Smit was reacting to the tabling of the national budget and the medium-term expenditure framework (MTEF), which forecasts spending up to the 2026/27 financial year, in the National Assembly last week. At the occasion, finance minister Iipumbu Shiimi tabled the country’s biggest budget to date that projects N$100.1 billion in government spending for the financial year 2024/25. 

Shiimi said due to resultant strong revenue performance, government saw it fit to expand the spending envelope to accelerate service delivery, address the most pressing needs and improve infrastructure development. The overall budget has increased by 12.4% from the revised estimates of the preceding year. 

Total revenues estimated stands at N$90.4 billion for FY2024/25, an increase of 11.5% from the revised estimates of the previous year. Over the MTEF period, revenue growth is projected to average 5%, reaching N$93.6 billion by the end of FY2026/27. 

Meanwhile, Smit contents the nominal budget and the subsequent two years of the MTEF, are inflation-driven. This, he asserted, is a risky form of budgeting since local inflation does not stem from any domestic pressures but are mostly transmitted to the Namibian economy through substantial import levels.

Furthermore, Smit took issue with the N$12.7 billion earmarked for the development budget, calling it “the biggest budget joke” considering, he argued, that N$3.2 billion of the total development budget comes from grants and loans.  Moreover, Smit admitted that finance minister Shiimi is particularly challenged with capacity in the civil service to execute projects and implement budget allocations.

However, Smit appreciated relief from adjustments to tax brackets, and the increase in the old age grant, but noted that not even a small family can be sustained on N$1400 per month, and that it is an unfortunate reality that ‘ouma (grandmothers)’ ends up looking after the children with inadequate contributions from parents. 
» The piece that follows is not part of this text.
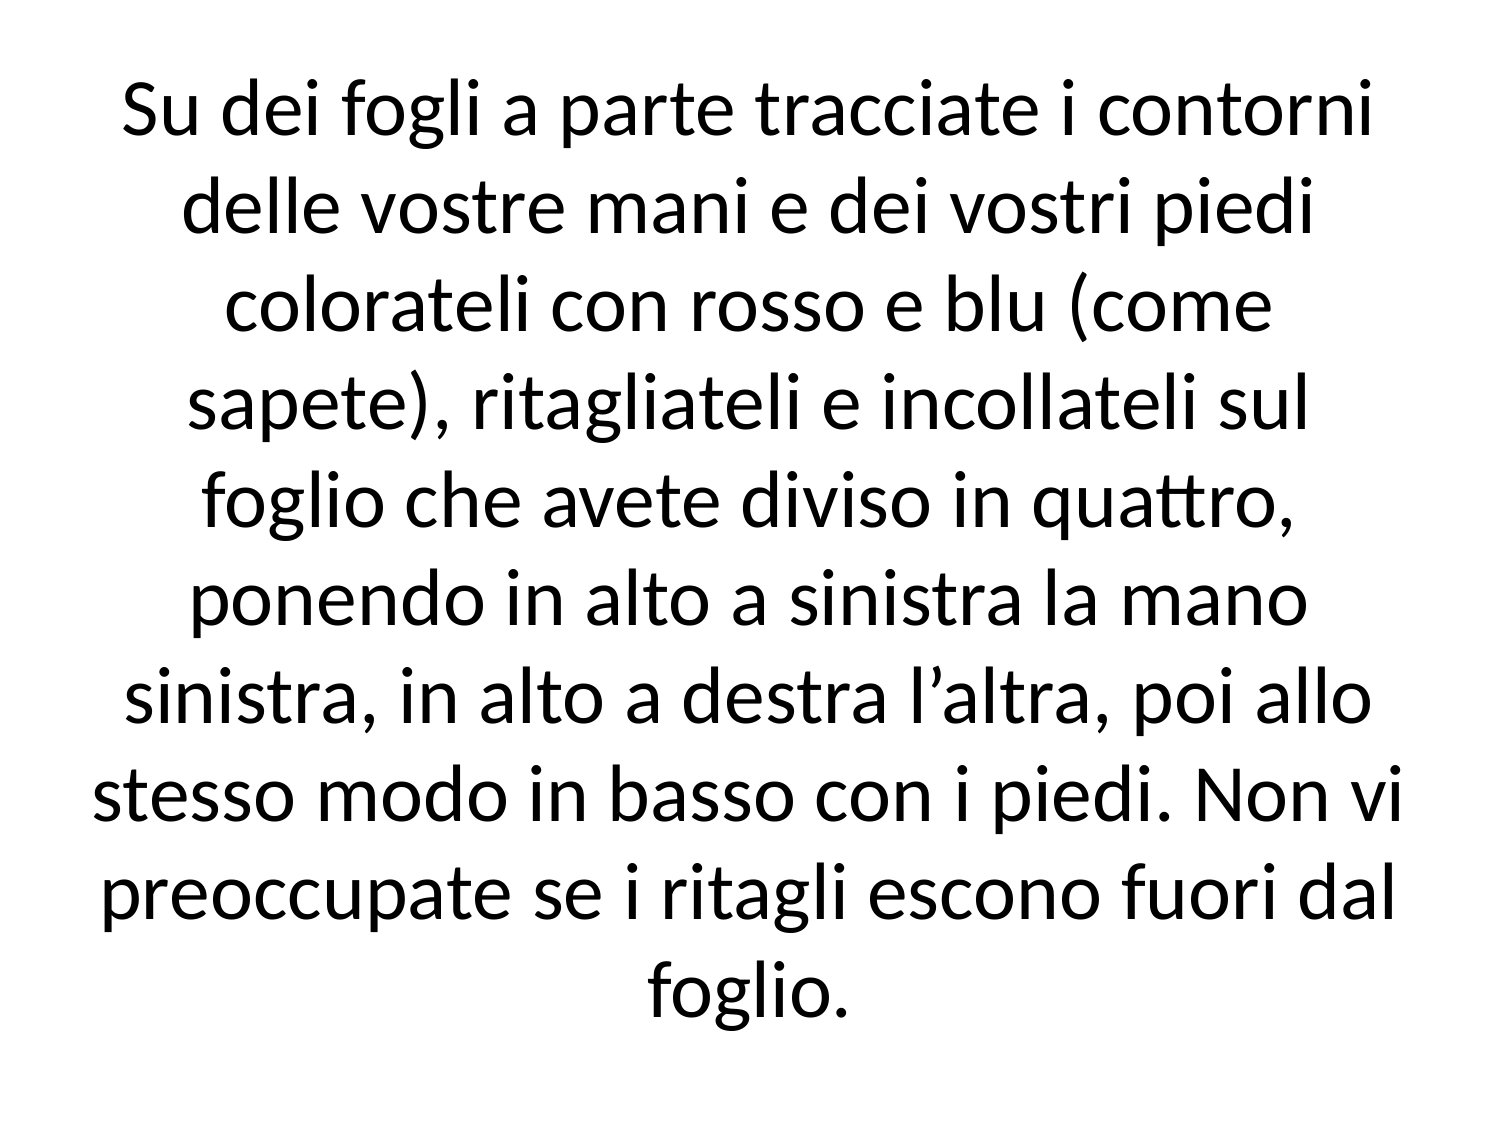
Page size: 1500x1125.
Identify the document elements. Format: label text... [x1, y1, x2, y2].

title Su dei fogli a parte tracciate i contorni delle vostre mani e dei vostri piedi colorateli con rosso e blu (come sapete), ritagliateli e incollateli sul foglio che avete diviso in quattro, ponendo in alto a sinistra la mano sinistra, in alto a destra l’altra, poi allo stesso modo in basso con i piedi. Non vi preoccupate se i ritagli escono fuori dal foglio. [75, 45, 1425, 1043]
Meanwhile, responding to the recently tabled national budget, secretary general of the Trade Union Congress of Namibia (Tucna) Mahongora Kavihuha asked why grants for orphans and the vulnerable are hardly adjusted. 

“A concern that we have noted is the fact that it is usually only the pension grant for the elderly that is adjusted with almost ascertainable regularity while the other grants, such as for orphans and vulnerable are hardly ever adjusted with equivalent regularity. 

What explanation is there for this phenomenon?,” Kavihuha asked.